Gus Speth’s column (“How to respond to this crisis,” Feb. 11) rightly encourages us to work toward a sustainable future in spite of the deep economic crisis. Given the budget crises that many municipalities face, now seems to be an inopportune time to make significant improvements. But what if we could improve by cutting back instead of doing more? Is this even possible?

Indeed, it is. After much debate, the Concord, N.H., City Council voted last Monday to impose a volume-based garbage disposal program. Beginning July 1, residents will be required to dispose of non-recyclable waste by using 30-gallon government-sponsored trash bags that cost two dollars each.

The proposal kills three birds with one stone. By putting a price on the amount of un-recyclable trash (recyclables will still be collected free of charge), residents have incentives to recycle as well as to think twice before throwing things away; additionally, the trash bag revenues will cut the city’s $2.5 million budget deficit by 40 percent.

This is a great idea and one that the city of New Haven should adopt in support of a municipal-level movement for higher awareness of waste and recycling. We Americans have lived for too long in a society in which no thought is given to the sheer amount of waste that is produced. Indeed, we are addicted to consuming and disposing: the United States produces almost 800 kilograms per capita per year of municipal waste, almost double and quadruple that of Japan and Poland, respectively.

Similarly, the time has come for us to realize that disposing of waste is not a costless process. Whether through incinerators or landfills, the waste we throw out is picked up — and paid for — by someone. Thus, this pay-as-you-throw proposal is not simply about levying a fee on garbage bags to create revenue to fund waste management; more than anything, it is a way to stimulate a change in attitudes towards wast by internalizing previously external disposal costs.

Before the critics jump in, let it be known: Radically changing behavior toward waste and recycling is neither unfeasible nor outrageous.

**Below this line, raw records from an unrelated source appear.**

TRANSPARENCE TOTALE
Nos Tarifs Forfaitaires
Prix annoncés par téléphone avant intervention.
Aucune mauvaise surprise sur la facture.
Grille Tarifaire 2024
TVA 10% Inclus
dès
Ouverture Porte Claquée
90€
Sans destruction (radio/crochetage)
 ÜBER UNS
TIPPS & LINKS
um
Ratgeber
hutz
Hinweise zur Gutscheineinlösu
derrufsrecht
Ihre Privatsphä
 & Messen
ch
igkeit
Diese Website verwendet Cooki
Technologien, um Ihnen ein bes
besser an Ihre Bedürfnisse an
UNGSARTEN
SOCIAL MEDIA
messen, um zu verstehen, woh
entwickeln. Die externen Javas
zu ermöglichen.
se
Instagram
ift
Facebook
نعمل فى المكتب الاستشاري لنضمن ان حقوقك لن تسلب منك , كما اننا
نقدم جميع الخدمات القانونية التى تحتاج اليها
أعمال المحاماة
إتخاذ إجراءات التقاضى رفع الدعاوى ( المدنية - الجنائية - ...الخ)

In the 1970s, the city of Tokyo was burning and dumping so much trash that officials predicted failure in the waste disposal system. At that crisis point, the city instituted a recycling program. Today, Tokyo is one of the most efficient and environmentally conscious recycling communities in the world.

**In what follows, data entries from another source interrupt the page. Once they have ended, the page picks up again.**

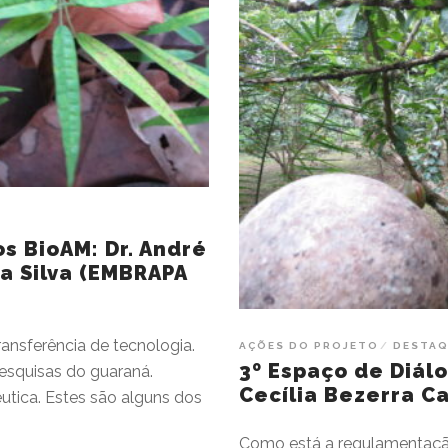
s BioAM: Dr. André
da Silva (EMBRAPA
ansferência de tecnologia.
AÇÕES DO PROJETO
DESTA
3º Espaço de Diálo
Pesquisas do guaraná.
Cecília Bezerra C
utica. Estes são alguns dos
Como está a regulamentação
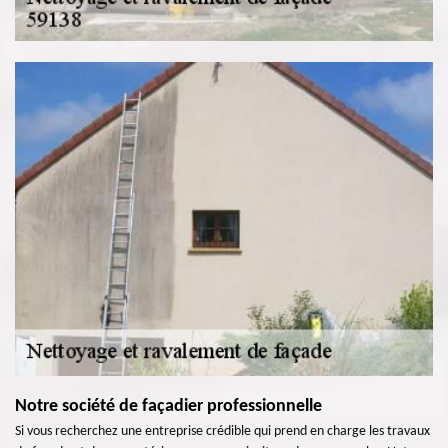
Notre société de façadier professionnelle
Si vous recherchez une entreprise crédible qui prend en charge les travaux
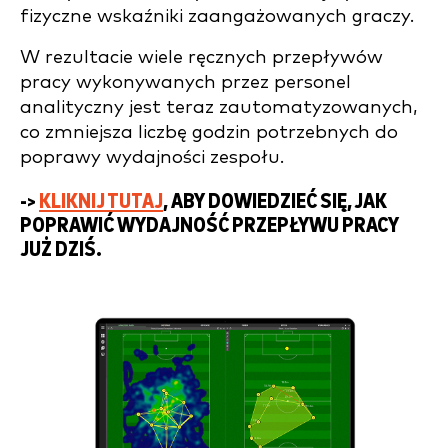
fizyczne wskaźniki zaangażowanych graczy.
W rezultacie wiele ręcznych przepływów
pracy wykonywanych przez personel
analityczny jest teraz zautomatyzowanych,
co zmniejsza liczbę godzin potrzebnych do
poprawy wydajności zespołu.
->
KLIKNIJ TUTAJ
, ABY DOWIEDZIEĆ SIĘ, JAK
POPRAWIĆ WYDAJNOŚĆ PRZEPŁYWU PRACY
JUŻ DZIŚ.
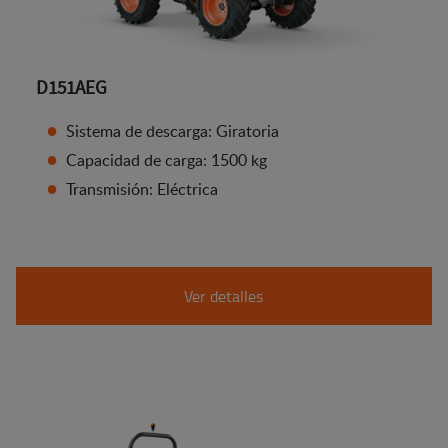
D151AEG
Sistema de descarga: Giratoria
Capacidad de carga: 1500 kg
Transmisión: Eléctrica
Ver detalles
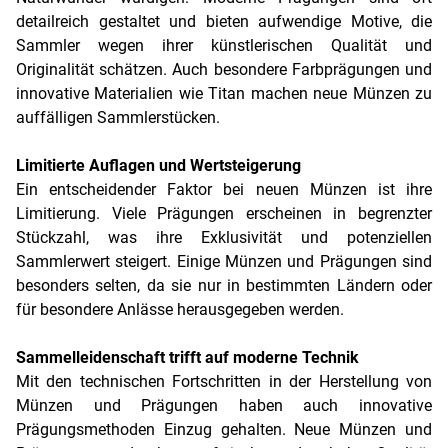
detailreich gestaltet und bieten aufwendige Motive, die
Sammler wegen ihrer künstlerischen Qualität und
Originalität schätzen. Auch besondere Farbprägungen und
innovative Materialien wie Titan machen neue Münzen zu
auffälligen Sammlerstücken.
Limitierte Auflagen und Wertsteigerung
Ein entscheidender Faktor bei neuen Münzen ist ihre
Limitierung. Viele Prägungen erscheinen in begrenzter
Stückzahl, was ihre Exklusivität und potenziellen
Sammlerwert steigert. Einige Münzen und Prägungen sind
besonders selten, da sie nur in bestimmten Ländern oder
für besondere Anlässe herausgegeben werden.
Sammelleidenschaft trifft auf moderne Technik
Mit den technischen Fortschritten in der Herstellung von
Münzen und Prägungen haben auch innovative
Prägungsmethoden Einzug gehalten. Neue Münzen und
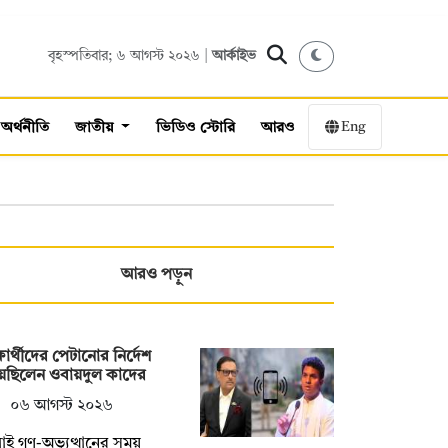
বৃহস্পতিবার; ৬ আগস্ট ২০২৬ |
আর্কাইভ
Eng
অর্থনীতি
জাতীয়
ভিডিও স্টোরি
আরও
আরও পড়ুন
্ষার্থীদের পেটানোর নির্দেশ
েছিলেন ওবায়দুল কাদের
০৬ আগস্ট ২০২৬
াই গণ-অভ্যুত্থানের সময়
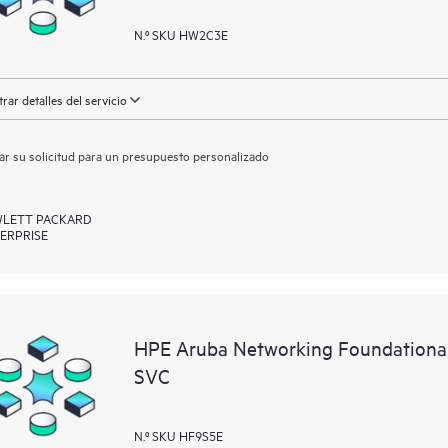
N.º SKU HW2C3E
rar detalles del servicio
ar su solicitud para un presupuesto personalizado
LETT PACKARD
ERPRISE
HPE Aruba Networking Foundationa
SVC
N.º SKU HF9S5E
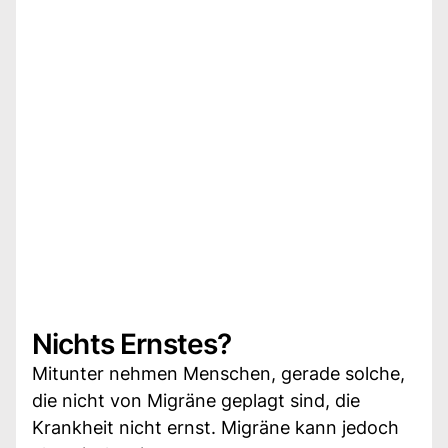
Nichts Ernstes?
Mitunter nehmen Menschen, gerade solche,
die nicht von Migräne geplagt sind, die
Krankheit nicht ernst. Migräne kann jedoch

As a long-time former resident of the city, I offer an anecdote that demonstrates how quickly mind-sets can change. One day, a family from Chicago moved into the house next to my family’s. Unaware of the (demanding) recycling regulations of our ward, they placed unsorted bags of trash out for pickup. That evening the family came running to us thinking that hoodlums had pranked them — their trash bags were back on their porch. What was the explanation? Upset locals had returned their unsorted trash. My mother explained to them how recycling was done in our ward. After this instance of positive social pressure, these formerly prolific waste generators became conscientious model recyclers.

In other words, we might now scoff at the idea of changing our behavior in such a great way, but it is clear that, with a nudge, attitudes toward waste can change for the better.

There is obviously a number of issues related to implementation of this program. And one can argue, justifiably, that the program will affect certain groups disproportionately. But the sheer importance of changing our environmental mind-set should override the minor logistical concerns that may arise.

Furthermore, this proposal will receive ample criticism from libertarians and economists: “How could you possibly incentivize cutting back on consumption at such a critical time, when we need people to consume? This proposal will stifle our economic recovery!”

This program will certainly reduce incentives to consume. But the decrease in consumption will occur at the margin. That is, this program will not affect people’s consumption patterns of basic necessities. Instead, people will think twice before buying products that use unnecessary packaging or are superfluous in themselves.

In other words, this type of program is, in fact, good for the economy. By reducing excess consumption, households will be able to reduce their debt loads. Given that we live in a nation whose private-sector debt totals $41 trillion (294 percent of our GDP), this makes perfect sense. Indeed, if there is anything that we’ve learned from this economic crisis, it is that we have to stop living beyond our means.

Just as the financial meltdown on Wall Street has reset our nation’s moral compass, we now have an opportunity to reset our environmental compass. Changing the incentives behind certain behaviors will be easier at a crisis point like today.

In short, I’m imagining the Elm City, the rest of the United States and the world as they should be: environmentally conscious. It’s possible.

Wookie Kim is a senior in Ezra Stiles College.